朝鮮戦争の停戦ラインに設置されている朝鮮国連軍の碑(2017年、伊勢崎氏撮影)

 朝鮮国連軍は、「国連軍」といっても、国連憲章第7章に基づいて安保理が統括する現在のPKOのような「国連軍」ではなく、米軍司令官の指揮下で活動する、米韓が主体の多国籍軍です。根拠となる安保理決議は、1950年に北朝鮮が韓国に侵攻した直後に、ソ連欠席の下で採択されたものだけで、この決議により、「国連軍」の名称と国連旗を用いることを認められました。それ以来、この「国連軍」に対する安保理決議は一つもありません。

 

 冷戦の遺物なのですが、これが今でもしっかり実動しているのです。実際、トランプ大統領がツイッターで米朝開戦を示唆し世界を震撼させていた頃、2017年9月に、私は米陸軍太平洋総司令部が主催する「太平洋陸軍参謀総長会議」に講演者として招かれました。その時に確認したのですが、朝鮮半島有事、つまり在韓米陸軍が動員されるそれは、朝鮮国連軍としての行動となる。そして当然、その開戦の決定において、アメリカは国連軍として行動すべく、参加国の協議と同意が必要となるのです。

 

 実際、トランプのツイッターに連動して、オーストラリアなど、この多国籍軍の一員である国籍の軍用機が嘉手納などの在日米軍基地に飛来しました。日本政府に何の通告もなく、です。日本は、朝鮮国連軍に参加する12カ国(アメリカ、オーストラリア、英国、カナダ、フランス、イタリア、トルコ、ニュージーランド、フィリピン、タイ、南アフリカ)と「朝鮮国連軍地位協定」を締結し、それは現在も有効なのです。日本人が、もはや空気のように普通のこととして気にもとめない「横田空域」は、このためにあると言っても過言ではないのです。

 

 強調したいのは、日本は国連軍には入っていないことです。でも、この地位協定により、「国連軍」の後方基地になる。つまり、開戦の意思決定に入っていないのに、それが決定されれば、自動的に、その一部、つまり、敵から見れば「紛争の当事者」になる。自衛隊が何もしなくても、国際法上の正当な攻撃目標になるのです。開戦の「事前協議」があるかどうかもわかりません。なぜかというと、この「国連軍」との従属関係を意識しシミュレーションしたことは、日本政府は一度もないからです。

 

 私は、与野党を超えて、この問題について講演していますが、自民党を中心に現役議員は、まず「国連軍」のことを知りません。朝鮮国連軍地位協定の条文は、外務省のホームページで検索すれば出てきますが、外務省や防衛省の官僚でも、実働感をもって理解している者は、皆無です。
_ _ _ _
_課題の狙い_
原文のうち、「朝鮮国連軍は、「国連軍」とい」を含む箇所から始めて「保理決議は一つもありません。」で終わる部分を、一字も変えずに再掲すること。 あとに続く行は使わなくてよい。

_提供データ_
_ _ _ _
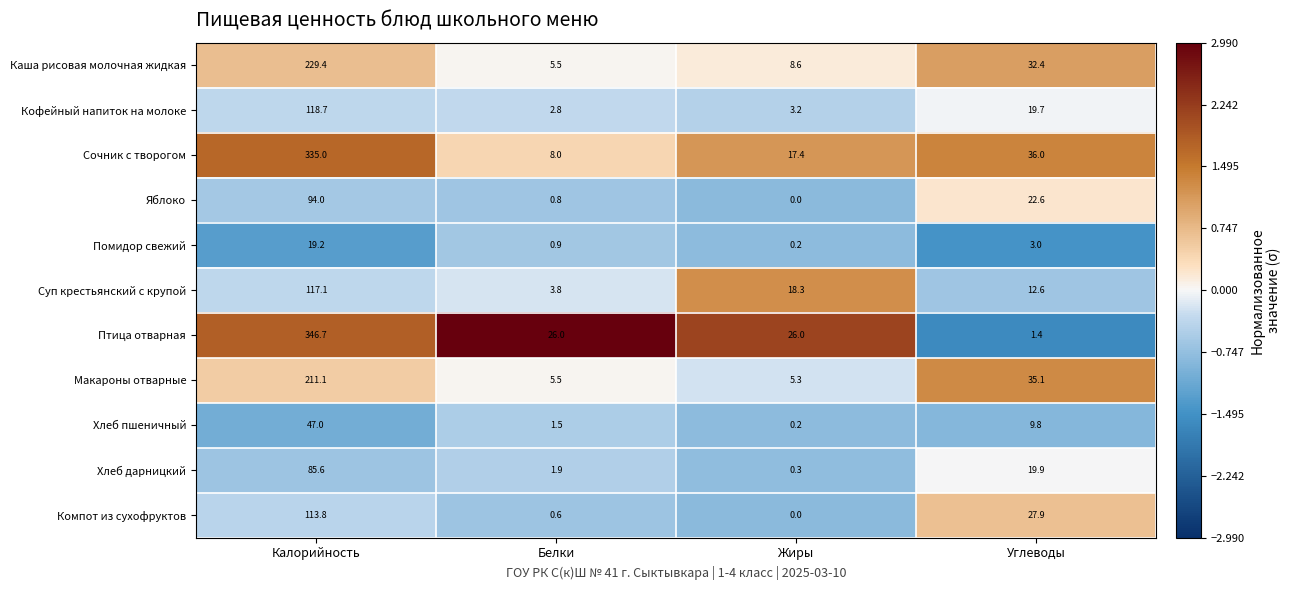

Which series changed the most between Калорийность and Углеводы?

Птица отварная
_ _ _ _
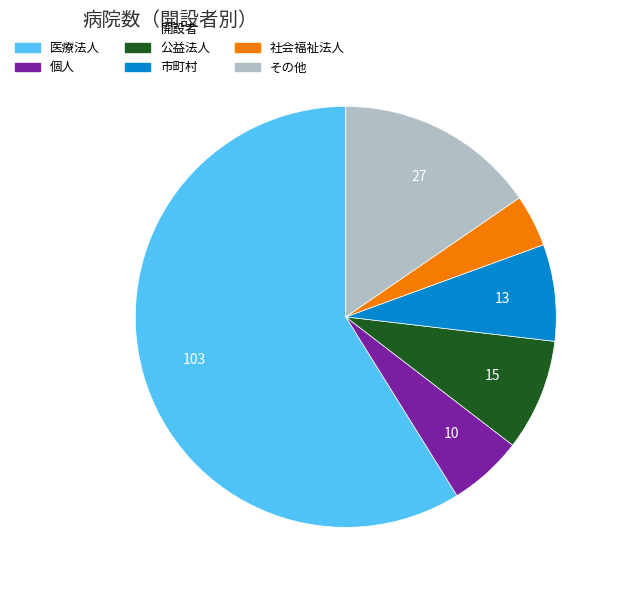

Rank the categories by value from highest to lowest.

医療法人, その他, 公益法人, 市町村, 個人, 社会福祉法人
_ _ _ _
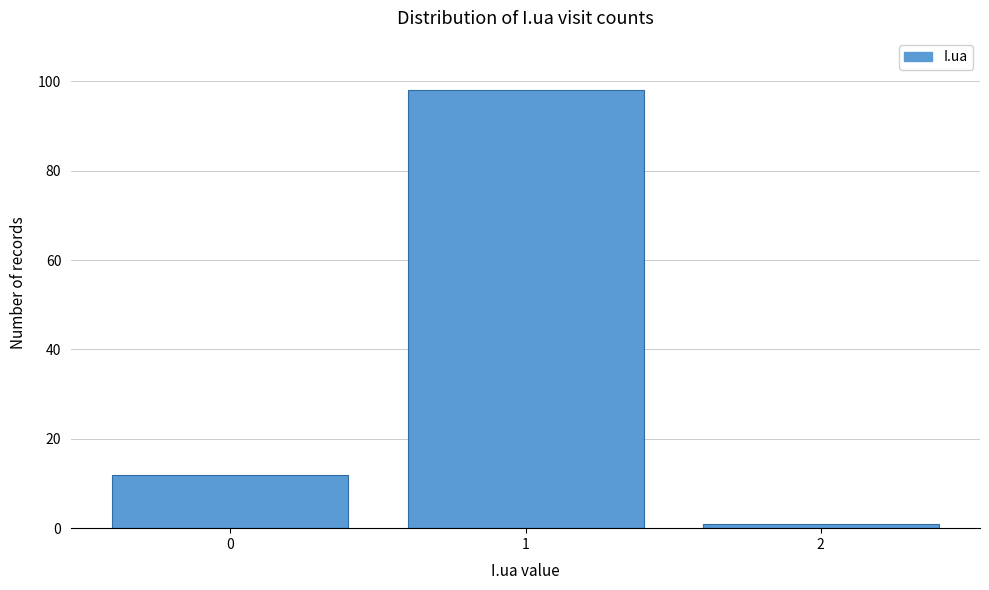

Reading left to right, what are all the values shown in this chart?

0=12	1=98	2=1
_ _ _ _
_解答_
朝鮮国連軍は、「国連軍」といっても、国連憲章第7章に基づいて安保理が統括する現在のPKOのような「国連軍」ではなく、米軍司令官の指揮下で活動する、米韓が主体の多国籍軍です。根拠となる安保理決議は、1950年に北朝鮮が韓国に侵攻した直後に、ソ連欠席の下で採択されたものだけで、この決議により、「国連軍」の名称と国連旗を用いることを認められました。それ以来、この「国連軍」に対する安保理決議は一つもありません。